> [Task requirements]: Transcribe the data verbatim and drop its images.

Items from a data source:
*** Block opens ***

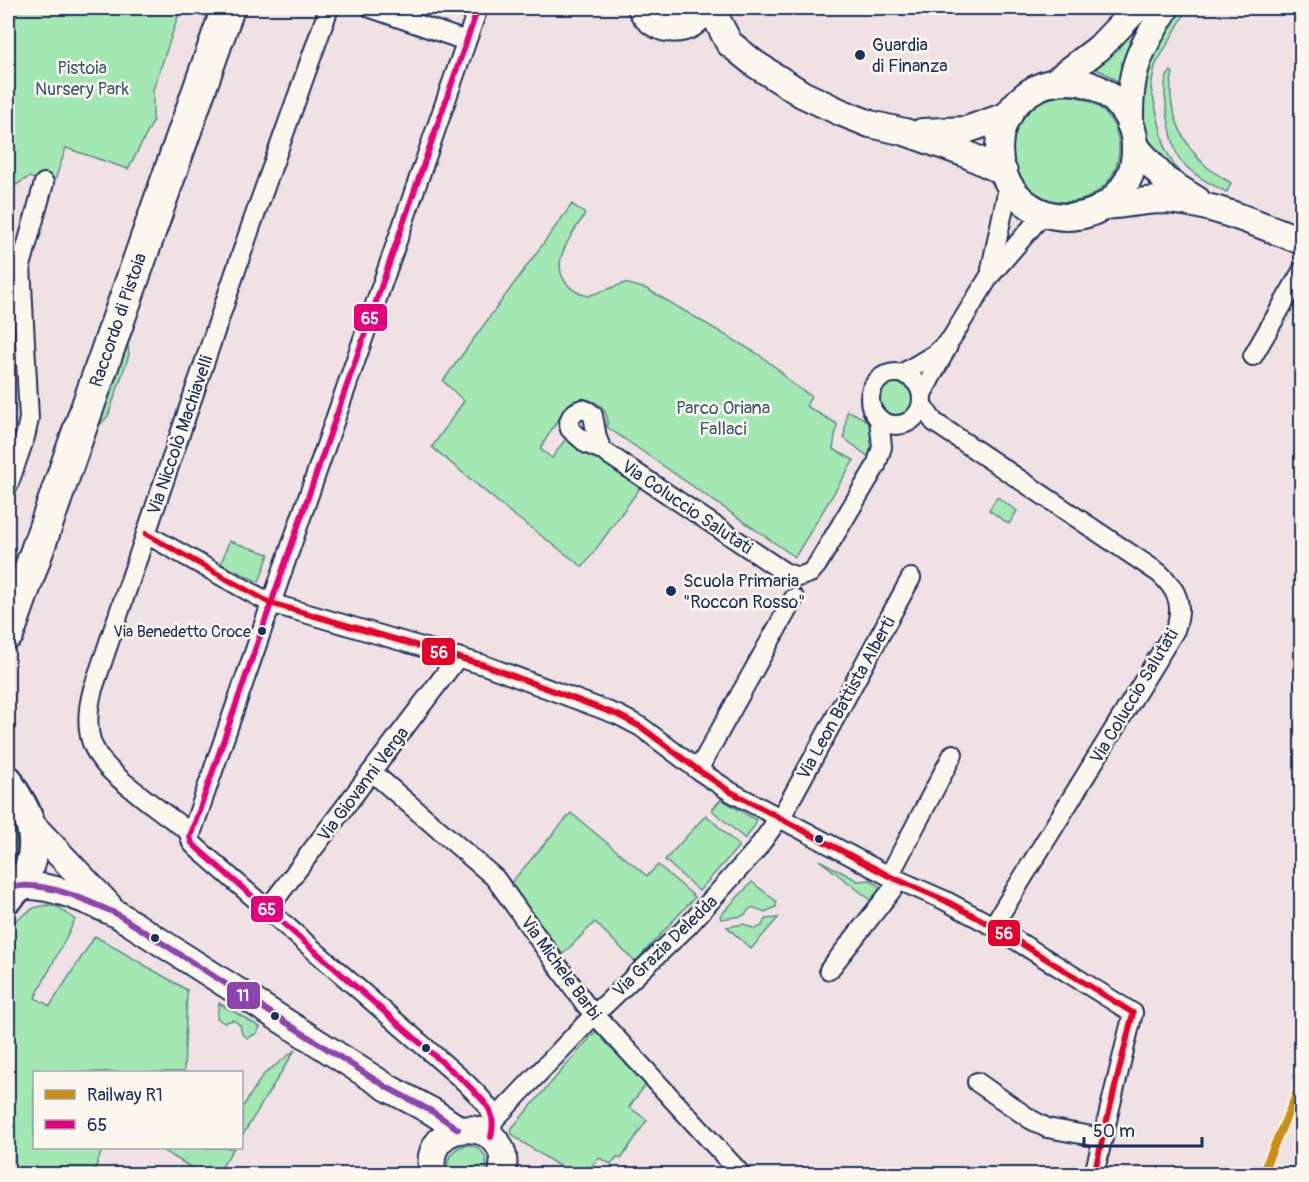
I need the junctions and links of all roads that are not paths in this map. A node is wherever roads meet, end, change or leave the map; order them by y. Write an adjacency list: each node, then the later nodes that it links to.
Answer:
1 (244, 8): 18 (highway)
2 (328, 8): 35 (street, Via Niccolò Machiavelli)
3 (371, 8): 12 (street)
4 (478, 8): 12 (street)
5 (641, 8): 11 (street)
6 (705, 8): 11 (street)
7 (711, 8): 13 (street)
8 (1137, 8): 14 (street)
9 (1166, 8): 17 (street)
10 (211, 9): 18 (highway, Raccordo di Pistoia); 36 (highway, Raccordo di Pistoia)
11 (681, 28): 13 (street)
12 (466, 41): 39 (street)
13 (729, 43): 16 (street)
14 (1053, 83): 15 (street); 17 (street)
15 (1009, 115): 16 (street); 19 (street)
16 (905, 132): 19 (street)
17 (1132, 135): 21 (street); 22 (street)
18 (182, 138): 40 (highway, Raccordo di Pistoia)
19 (1006, 177): 23 (street); 26 (street)
20 (45, 183): 34 (street)
21 (1103, 206): 22 (street); 23 (street)
22 (1210, 208): 24 (street)
23 (1044, 213): 26 (street)
24 (1302, 241)
25 (1302, 271): 28 (street)
26 (989, 277): 27 (street)
27 (951, 339): 29 (street); 30 (street)
28 (1253, 356)
29 (903, 373): 30 (street); 31 (street)
30 (913, 411): 31 (street); 32 (street); 53 (street, Via Coluccio Salutati)
31 (879, 419): 32 (street, Via Coluccio Salutati)
32 (882, 447): 33 (street, Via Coluccio Salutati)
33 (602, 450)
34 (8, 486)
35 (146, 534): 39 (street); 48 (street, Via Niccolò Machiavelli)
36 (8, 568)
37 (911, 578): 46 (street, Via Leon Battista Alberti)
38 (794, 598): 43 (street)
39 (270, 603): 41 (street); 48 (street)
40 (8, 633)
41 (458, 657): 43 (street); 44 (street, Via Giovanni Verga)
42 (953, 754): 49 (street)
43 (698, 770): 46 (street)
44 (372, 772): 51 (street, Via Giovanni Verga); 55 (street, Via Michele Barbi)
45 (8, 780): 47 (main road)
46 (780, 817): 49 (street); 55 (street, Via Grazia Deledda)
47 (30, 823): 50 (main road); 52 (street)
48 (191, 833): 51 (street, Via Niccolò Machiavelli)
49 (894, 878): 53 (street); 54 (street)
50 (13, 892): 52 (street)
51 (267, 910): 58 (street, Via Niccolò Machiavelli)
52 (117, 914): 57 (street)
53 (993, 926): 59 (street)
54 (829, 970)
55 (594, 1015): 58 (street, Via Grazia Deledda); 63 (street, Via Michele Barbi)
56 (977, 1082): 59 (street)
57 (388, 1088): 58 (street); 60 (street)
58 (480, 1129): 60 (street); 62 (street)
59 (1103, 1138): 64 (street)
60 (437, 1145): 61 (street)
61 (433, 1174)
62 (503, 1174)
63 (741, 1174)
64 (1094, 1174)

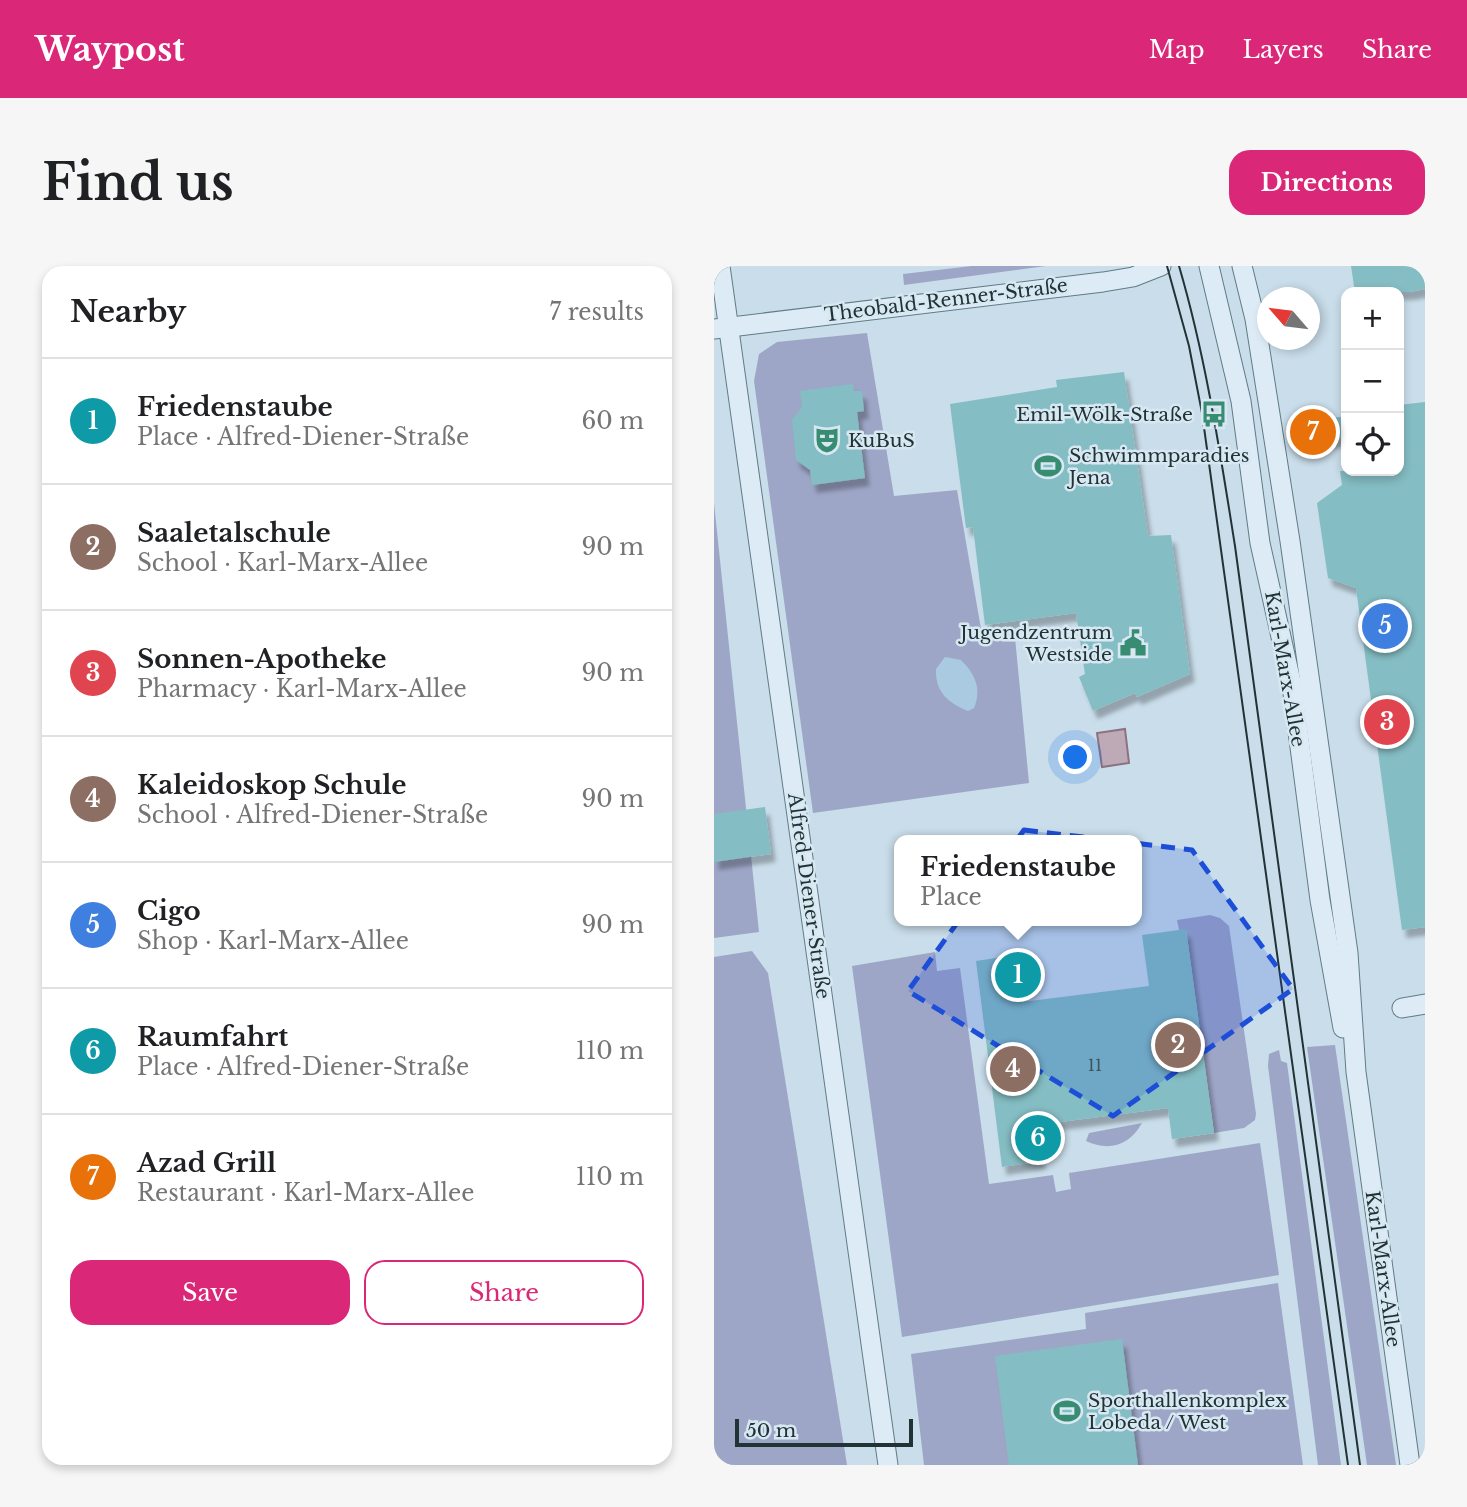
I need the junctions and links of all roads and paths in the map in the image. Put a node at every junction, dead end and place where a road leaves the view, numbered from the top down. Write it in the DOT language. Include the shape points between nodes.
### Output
graph roads {
  1 [pos="720,266"];
  2 [pos="1161,266"];
  3 [pos="1209,266"];
  4 [pos="1242,266"];
  5 [pos="721,328"];
  6 [pos="1425,1004"];
  7 [pos="1402,1008"];
  8 [pos="1356,1072"];
  9 [pos="888,1465"];
  10 [pos="1409,1465"];
  1 -- 5 [label="street"];
  2 -- 5 [label="street, Theobald-Renner-Straße" via="1103,282"];
  3 -- 8 [label="street, Karl-Marx-Allee" via="1241,401 1260,543 1292,686 1329,954 1344,1036"];
  4 -- 8 [label="street, Karl-Marx-Allee" via="1260,353 1335,860 1348,953"];
  5 -- 9 [label="street, Alfred-Diener-Straße"];
  6 -- 7 [label="street"];
  8 -- 10 [label="street, Karl-Marx-Allee"];
}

*** Block closes ***

> [Expected answer]:
I need the junctions and links of all roads that are not paths in this map. A node is wherever roads meet, end, change or leave the map; order them by y. Write an adjacency list: each node, then the later nodes that it links to.
Answer:
1 (244, 8): 18 (highway)
2 (328, 8): 35 (street, Via Niccolò Machiavelli)
3 (371, 8): 12 (street)
4 (478, 8): 12 (street)
5 (641, 8): 11 (street)
6 (705, 8): 11 (street)
7 (711, 8): 13 (street)
8 (1137, 8): 14 (street)
9 (1166, 8): 17 (street)
10 (211, 9): 18 (highway, Raccordo di Pistoia); 36 (highway, Raccordo di Pistoia)
11 (681, 28): 13 (street)
12 (466, 41): 39 (street)
13 (729, 43): 16 (street)
14 (1053, 83): 15 (street); 17 (street)
15 (1009, 115): 16 (street); 19 (street)
16 (905, 132): 19 (street)
17 (1132, 135): 21 (street); 22 (street)
18 (182, 138): 40 (highway, Raccordo di Pistoia)
19 (1006, 177): 23 (street); 26 (street)
20 (45, 183): 34 (street)
21 (1103, 206): 22 (street); 23 (street)
22 (1210, 208): 24 (street)
23 (1044, 213): 26 (street)
24 (1302, 241)
25 (1302, 271): 28 (street)
26 (989, 277): 27 (street)
27 (951, 339): 29 (street); 30 (street)
28 (1253, 356)
29 (903, 373): 30 (street); 31 (street)
30 (913, 411): 31 (street); 32 (street); 53 (street, Via Coluccio Salutati)
31 (879, 419): 32 (street, Via Coluccio Salutati)
32 (882, 447): 33 (street, Via Coluccio Salutati)
33 (602, 450)
34 (8, 486)
35 (146, 534): 39 (street); 48 (street, Via Niccolò Machiavelli)
36 (8, 568)
37 (911, 578): 46 (street, Via Leon Battista Alberti)
38 (794, 598): 43 (street)
39 (270, 603): 41 (street); 48 (street)
40 (8, 633)
41 (458, 657): 43 (street); 44 (street, Via Giovanni Verga)
42 (953, 754): 49 (street)
43 (698, 770): 46 (street)
44 (372, 772): 51 (street, Via Giovanni Verga); 55 (street, Via Michele Barbi)
45 (8, 780): 47 (main road)
46 (780, 817): 49 (street); 55 (street, Via Grazia Deledda)
47 (30, 823): 50 (main road); 52 (street)
48 (191, 833): 51 (street, Via Niccolò Machiavelli)
49 (894, 878): 53 (street); 54 (street)
50 (13, 892): 52 (street)
51 (267, 910): 58 (street, Via Niccolò Machiavelli)
52 (117, 914): 57 (street)
53 (993, 926): 59 (street)
54 (829, 970)
55 (594, 1015): 58 (street, Via Grazia Deledda); 63 (street, Via Michele Barbi)
56 (977, 1082): 59 (street)
57 (388, 1088): 58 (street); 60 (street)
58 (480, 1129): 60 (street); 62 (street)
59 (1103, 1138): 64 (street)
60 (437, 1145): 61 (street)
61 (433, 1174)
62 (503, 1174)
63 (741, 1174)
64 (1094, 1174)

I need the junctions and links of all roads and paths in the map in the image. Put a node at every junction, dead end and place where a road leaves the view, numbered from the top down. Write it in the DOT language. Include the shape points between nodes.
### Output
graph roads {
  1 [pos="720,266"];
  2 [pos="1161,266"];
  3 [pos="1209,266"];
  4 [pos="1242,266"];
  5 [pos="721,328"];
  6 [pos="1425,1004"];
  7 [pos="1402,1008"];
  8 [pos="1356,1072"];
  9 [pos="888,1465"];
  10 [pos="1409,1465"];
  1 -- 5 [label="street"];
  2 -- 5 [label="street, Theobald-Renner-Straße" via="1103,282"];
  3 -- 8 [label="street, Karl-Marx-Allee" via="1241,401 1260,543 1292,686 1329,954 1344,1036"];
  4 -- 8 [label="street, Karl-Marx-Allee" via="1260,353 1335,860 1348,953"];
  5 -- 9 [label="street, Alfred-Diener-Straße"];
  6 -- 7 [label="street"];
  8 -- 10 [label="street, Karl-Marx-Allee"];
}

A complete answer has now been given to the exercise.